UNIB develops a study that addresses approaches to new methodologies based on human biology to accelerate advances in nutritional research

May 13, 2024
UNIB develops a study that addresses approaches to new methodologies based on human biology to accelerate advances in nutritional research

Sandra Sumalla, researcher at the Universidad Internacional Iberoamericana (International Iberoamerican University, UNIB), participates in a study that describes and analyzes the main novel tools that allow the design of human-based nutrition research.

The use of classical methods of cell culture and animal models in nutrition research over the last centuries has been fruitful in the development of knowledge about cellular processes, diet-related mechanisms and various human diseases. However, extrapolating findings from these models to humans poses a critical challenge. This has led to a high proportion of failures in the implementation of drug candidates obtained from preclinical studies and clinical practices.

The most commonly used in vitro models for nutritional research and for food safety assessment are based on monolayer, static, animal or human cell cultures or cocultures, but cannot appropriately model in vivo human situations and mimic systemic responses.

Despite the high genetic similarity between many laboratory animals and humans, animal models are often poor predictors of human health effects and pathophysiological processes. Consequently, scientists are increasingly questioning current drug development strategies based on these models, recognizing the need to enhance human-centered research in fields such as toxicology and regulatory testing.  In addition, there is an increased concern for the suffering of animals used in laboratories and a commitment to explore alternative methods for developing new drugs and products that respect animal dignity.

In recent years, tremendous advances in stem cell culture, three-dimensional (3D) cell culture, sequencing technologies, and computer science have produced a variety of tools and research approaches that offer bold new ways to study human diseases and their responses in a more human-relevant setting. These tools are known as “new approach methodologies” (NAMs), which include human pluripotent stem cells (PSCs) and their derivatives (organoids), dynamic cell cultures and OoC, multi-omics technologies and approaches (transcriptomics, metabolomics and nutrigenomics) derived from global analyses of biological samples and computational models.

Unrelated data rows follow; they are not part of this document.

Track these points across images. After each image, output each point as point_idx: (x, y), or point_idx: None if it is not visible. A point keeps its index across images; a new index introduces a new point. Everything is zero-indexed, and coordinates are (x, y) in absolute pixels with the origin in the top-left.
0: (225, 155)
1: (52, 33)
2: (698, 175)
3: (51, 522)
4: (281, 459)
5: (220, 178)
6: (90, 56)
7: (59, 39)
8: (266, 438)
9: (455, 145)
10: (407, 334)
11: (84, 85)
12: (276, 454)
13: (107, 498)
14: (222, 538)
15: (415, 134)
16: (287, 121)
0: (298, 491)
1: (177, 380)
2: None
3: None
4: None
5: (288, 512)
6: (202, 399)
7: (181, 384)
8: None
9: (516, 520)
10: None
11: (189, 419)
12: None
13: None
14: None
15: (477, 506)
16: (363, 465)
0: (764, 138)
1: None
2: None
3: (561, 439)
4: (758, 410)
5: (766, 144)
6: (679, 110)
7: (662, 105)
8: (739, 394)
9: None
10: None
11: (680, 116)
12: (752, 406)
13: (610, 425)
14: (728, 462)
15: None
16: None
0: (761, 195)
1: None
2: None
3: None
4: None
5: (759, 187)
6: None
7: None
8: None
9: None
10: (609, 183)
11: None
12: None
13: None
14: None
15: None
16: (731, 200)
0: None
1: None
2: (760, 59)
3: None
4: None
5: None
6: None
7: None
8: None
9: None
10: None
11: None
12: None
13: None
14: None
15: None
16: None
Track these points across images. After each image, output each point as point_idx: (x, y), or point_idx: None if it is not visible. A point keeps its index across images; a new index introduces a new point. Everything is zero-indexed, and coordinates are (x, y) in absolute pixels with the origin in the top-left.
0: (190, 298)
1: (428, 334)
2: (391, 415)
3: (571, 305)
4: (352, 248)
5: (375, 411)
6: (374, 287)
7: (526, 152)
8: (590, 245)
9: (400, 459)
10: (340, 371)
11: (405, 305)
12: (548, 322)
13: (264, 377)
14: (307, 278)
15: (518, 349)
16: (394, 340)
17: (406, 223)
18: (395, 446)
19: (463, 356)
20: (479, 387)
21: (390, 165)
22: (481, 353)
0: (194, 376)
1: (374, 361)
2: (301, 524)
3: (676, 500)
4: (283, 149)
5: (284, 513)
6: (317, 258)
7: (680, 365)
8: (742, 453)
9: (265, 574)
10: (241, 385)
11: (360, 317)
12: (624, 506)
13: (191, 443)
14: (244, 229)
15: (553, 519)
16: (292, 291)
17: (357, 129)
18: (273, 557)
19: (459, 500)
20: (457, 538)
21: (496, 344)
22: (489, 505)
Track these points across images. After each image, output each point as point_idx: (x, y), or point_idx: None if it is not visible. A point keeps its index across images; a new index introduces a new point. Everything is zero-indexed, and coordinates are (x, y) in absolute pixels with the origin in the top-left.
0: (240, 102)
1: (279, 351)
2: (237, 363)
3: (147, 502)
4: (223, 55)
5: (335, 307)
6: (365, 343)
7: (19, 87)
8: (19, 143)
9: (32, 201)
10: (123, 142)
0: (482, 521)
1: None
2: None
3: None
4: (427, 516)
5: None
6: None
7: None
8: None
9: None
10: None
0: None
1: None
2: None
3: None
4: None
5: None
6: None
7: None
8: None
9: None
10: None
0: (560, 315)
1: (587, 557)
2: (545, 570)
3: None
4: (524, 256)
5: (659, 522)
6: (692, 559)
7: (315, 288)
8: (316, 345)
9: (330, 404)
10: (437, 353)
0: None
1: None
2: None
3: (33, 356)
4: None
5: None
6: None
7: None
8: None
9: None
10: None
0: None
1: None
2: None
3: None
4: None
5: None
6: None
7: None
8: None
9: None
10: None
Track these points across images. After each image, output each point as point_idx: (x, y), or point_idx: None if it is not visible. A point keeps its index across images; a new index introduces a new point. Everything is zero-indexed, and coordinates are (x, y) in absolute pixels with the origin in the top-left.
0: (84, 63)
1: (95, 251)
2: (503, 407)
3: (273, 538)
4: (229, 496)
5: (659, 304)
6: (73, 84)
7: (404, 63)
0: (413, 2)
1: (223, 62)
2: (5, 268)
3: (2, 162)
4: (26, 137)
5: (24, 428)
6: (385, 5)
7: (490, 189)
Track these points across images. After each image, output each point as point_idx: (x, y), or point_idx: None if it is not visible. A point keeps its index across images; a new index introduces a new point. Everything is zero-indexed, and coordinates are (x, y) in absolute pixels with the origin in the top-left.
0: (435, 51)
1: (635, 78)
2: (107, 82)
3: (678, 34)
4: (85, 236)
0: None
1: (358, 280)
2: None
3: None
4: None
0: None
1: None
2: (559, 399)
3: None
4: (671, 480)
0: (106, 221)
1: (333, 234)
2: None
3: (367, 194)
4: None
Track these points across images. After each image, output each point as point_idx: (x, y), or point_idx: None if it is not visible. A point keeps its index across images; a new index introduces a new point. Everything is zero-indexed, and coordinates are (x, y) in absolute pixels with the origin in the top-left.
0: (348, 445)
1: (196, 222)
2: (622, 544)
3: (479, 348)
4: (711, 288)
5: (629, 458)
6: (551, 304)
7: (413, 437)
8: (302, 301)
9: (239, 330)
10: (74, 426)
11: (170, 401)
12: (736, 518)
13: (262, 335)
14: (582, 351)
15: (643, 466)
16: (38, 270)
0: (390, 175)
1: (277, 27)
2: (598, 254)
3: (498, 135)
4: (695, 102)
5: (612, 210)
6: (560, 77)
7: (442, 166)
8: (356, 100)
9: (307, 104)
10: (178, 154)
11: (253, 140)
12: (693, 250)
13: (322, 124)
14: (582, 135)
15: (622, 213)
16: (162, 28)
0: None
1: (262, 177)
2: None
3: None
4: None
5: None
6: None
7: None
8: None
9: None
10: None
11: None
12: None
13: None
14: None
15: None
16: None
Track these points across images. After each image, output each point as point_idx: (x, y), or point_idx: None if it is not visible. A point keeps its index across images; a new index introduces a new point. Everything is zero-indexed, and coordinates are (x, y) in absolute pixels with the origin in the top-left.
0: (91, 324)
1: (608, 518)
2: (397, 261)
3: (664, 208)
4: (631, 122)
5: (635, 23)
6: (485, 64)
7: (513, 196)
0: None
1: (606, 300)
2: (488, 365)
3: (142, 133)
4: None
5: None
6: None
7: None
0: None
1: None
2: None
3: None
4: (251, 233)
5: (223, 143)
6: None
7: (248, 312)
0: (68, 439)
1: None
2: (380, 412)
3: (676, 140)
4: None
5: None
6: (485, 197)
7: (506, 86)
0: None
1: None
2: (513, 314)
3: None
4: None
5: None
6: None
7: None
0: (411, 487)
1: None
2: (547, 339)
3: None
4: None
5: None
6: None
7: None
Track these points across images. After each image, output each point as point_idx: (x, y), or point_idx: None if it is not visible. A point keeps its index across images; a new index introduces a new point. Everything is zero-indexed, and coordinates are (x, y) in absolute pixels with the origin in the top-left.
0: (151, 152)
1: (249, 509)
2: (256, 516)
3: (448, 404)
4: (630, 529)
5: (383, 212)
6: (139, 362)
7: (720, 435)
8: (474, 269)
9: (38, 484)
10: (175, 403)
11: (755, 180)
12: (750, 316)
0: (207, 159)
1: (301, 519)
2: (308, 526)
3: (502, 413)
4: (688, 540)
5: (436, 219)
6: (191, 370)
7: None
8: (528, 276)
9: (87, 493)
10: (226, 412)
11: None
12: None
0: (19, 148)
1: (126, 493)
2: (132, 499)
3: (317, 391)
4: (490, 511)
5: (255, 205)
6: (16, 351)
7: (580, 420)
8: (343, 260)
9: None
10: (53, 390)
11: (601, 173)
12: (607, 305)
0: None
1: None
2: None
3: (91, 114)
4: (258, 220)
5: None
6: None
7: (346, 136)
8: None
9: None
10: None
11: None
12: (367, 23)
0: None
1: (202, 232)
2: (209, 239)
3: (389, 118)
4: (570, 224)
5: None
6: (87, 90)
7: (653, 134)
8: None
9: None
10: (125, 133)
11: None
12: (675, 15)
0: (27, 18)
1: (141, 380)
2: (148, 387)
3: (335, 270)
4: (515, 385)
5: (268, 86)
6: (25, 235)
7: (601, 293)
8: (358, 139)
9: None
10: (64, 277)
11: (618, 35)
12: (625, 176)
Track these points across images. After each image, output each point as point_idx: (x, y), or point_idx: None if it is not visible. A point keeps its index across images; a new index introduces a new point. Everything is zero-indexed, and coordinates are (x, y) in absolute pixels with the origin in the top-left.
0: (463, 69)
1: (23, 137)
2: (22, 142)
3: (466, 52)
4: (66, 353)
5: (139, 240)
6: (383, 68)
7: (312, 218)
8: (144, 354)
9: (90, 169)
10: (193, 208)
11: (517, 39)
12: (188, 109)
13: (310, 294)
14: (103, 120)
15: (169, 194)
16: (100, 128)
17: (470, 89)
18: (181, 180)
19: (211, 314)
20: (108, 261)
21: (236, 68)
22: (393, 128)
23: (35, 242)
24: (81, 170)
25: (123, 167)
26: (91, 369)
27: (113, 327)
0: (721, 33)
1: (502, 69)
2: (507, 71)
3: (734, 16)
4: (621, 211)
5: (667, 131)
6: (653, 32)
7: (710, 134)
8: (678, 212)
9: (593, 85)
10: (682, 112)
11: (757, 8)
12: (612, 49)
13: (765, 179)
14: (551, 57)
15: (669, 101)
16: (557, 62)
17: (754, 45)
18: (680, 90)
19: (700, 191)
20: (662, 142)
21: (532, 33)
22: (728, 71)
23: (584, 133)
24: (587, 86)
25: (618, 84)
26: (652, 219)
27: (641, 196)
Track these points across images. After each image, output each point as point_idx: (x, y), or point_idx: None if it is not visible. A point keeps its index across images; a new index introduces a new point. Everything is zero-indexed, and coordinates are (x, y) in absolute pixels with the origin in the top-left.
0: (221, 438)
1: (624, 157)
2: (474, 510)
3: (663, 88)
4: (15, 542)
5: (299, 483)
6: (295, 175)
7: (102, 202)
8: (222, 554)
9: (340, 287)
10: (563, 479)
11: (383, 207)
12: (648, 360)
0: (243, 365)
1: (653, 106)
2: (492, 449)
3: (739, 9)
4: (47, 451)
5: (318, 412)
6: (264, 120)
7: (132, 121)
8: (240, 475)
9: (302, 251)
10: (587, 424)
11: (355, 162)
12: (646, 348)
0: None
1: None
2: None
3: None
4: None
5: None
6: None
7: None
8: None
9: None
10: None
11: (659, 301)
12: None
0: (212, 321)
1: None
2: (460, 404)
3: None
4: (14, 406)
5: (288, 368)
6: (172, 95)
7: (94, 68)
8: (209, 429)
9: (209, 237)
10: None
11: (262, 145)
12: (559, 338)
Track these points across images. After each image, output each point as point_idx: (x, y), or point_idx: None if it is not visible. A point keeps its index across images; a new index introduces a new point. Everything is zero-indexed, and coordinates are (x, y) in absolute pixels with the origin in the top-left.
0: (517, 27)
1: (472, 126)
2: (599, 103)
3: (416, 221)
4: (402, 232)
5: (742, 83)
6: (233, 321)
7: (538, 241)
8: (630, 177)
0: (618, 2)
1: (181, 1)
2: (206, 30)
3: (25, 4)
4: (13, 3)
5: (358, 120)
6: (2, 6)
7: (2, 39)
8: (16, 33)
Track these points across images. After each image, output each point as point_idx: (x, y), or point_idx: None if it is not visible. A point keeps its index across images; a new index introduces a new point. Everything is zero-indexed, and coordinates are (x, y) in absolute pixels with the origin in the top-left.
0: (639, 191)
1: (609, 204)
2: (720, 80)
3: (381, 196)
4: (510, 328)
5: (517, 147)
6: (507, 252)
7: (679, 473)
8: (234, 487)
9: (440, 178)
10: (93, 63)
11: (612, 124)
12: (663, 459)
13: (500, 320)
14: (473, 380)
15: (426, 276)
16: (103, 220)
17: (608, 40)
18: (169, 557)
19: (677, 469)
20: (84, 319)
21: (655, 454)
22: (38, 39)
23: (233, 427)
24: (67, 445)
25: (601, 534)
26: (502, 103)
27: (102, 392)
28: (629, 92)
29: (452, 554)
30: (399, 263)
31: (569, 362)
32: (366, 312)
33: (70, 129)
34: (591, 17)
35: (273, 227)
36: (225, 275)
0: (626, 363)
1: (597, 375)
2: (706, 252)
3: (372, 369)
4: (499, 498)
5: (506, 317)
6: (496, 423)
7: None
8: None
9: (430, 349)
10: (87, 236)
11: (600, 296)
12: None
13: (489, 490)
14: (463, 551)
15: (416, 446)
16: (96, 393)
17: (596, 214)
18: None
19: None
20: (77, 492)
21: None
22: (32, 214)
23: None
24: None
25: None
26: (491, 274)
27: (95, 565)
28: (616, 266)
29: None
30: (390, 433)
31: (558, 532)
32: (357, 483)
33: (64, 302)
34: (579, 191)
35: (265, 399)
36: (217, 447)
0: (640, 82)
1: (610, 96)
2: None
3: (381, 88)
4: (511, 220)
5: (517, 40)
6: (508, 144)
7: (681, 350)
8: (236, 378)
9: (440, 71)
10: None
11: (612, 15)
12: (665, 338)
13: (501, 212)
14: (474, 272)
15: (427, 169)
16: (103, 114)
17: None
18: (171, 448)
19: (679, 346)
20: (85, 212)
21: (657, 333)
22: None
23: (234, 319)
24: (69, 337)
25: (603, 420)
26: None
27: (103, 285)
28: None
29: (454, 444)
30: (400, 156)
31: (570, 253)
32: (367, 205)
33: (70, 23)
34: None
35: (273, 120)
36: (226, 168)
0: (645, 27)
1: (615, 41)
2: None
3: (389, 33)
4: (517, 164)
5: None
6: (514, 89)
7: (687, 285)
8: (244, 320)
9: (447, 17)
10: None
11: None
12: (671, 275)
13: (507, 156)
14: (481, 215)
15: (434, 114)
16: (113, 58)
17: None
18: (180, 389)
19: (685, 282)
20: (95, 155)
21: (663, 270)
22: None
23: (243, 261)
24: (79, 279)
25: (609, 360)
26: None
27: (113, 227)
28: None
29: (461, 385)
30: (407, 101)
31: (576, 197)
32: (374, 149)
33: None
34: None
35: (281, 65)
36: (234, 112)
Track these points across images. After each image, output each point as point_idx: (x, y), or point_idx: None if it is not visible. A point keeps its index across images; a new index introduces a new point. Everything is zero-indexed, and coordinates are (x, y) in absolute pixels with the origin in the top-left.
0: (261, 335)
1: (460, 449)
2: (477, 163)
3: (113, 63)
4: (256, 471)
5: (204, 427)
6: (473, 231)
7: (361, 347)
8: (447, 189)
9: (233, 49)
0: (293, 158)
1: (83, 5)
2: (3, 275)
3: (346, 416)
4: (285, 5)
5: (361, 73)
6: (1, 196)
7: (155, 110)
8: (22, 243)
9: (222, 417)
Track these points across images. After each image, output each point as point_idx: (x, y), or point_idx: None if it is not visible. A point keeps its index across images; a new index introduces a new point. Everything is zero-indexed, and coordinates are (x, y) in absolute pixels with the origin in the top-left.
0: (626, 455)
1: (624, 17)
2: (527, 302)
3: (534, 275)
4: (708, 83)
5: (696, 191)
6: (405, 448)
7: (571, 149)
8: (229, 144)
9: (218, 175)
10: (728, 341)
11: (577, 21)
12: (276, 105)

The adoption of these NAMs based on human models will not only improve the relevance and reliability of research, but will also allow the reduction or elimination of the use of animals in nutritional studies. However, bias toward animal models remains a major barrier.

Currently, no single NAM taken individually makes an ideal model, however, using them in an integrated or stepwise fashion, combined with observational studies and human intervention would greatly benefit research. Therefore, the aim of the study is to promote the search for other innovative avenues in nutritional research, in order to achieve a paradigm shift towards a more human biology-centered approach, better understand human nutritional pathophysiology, evaluate new food products, and develop more efficient preventive or therapeutic strategies.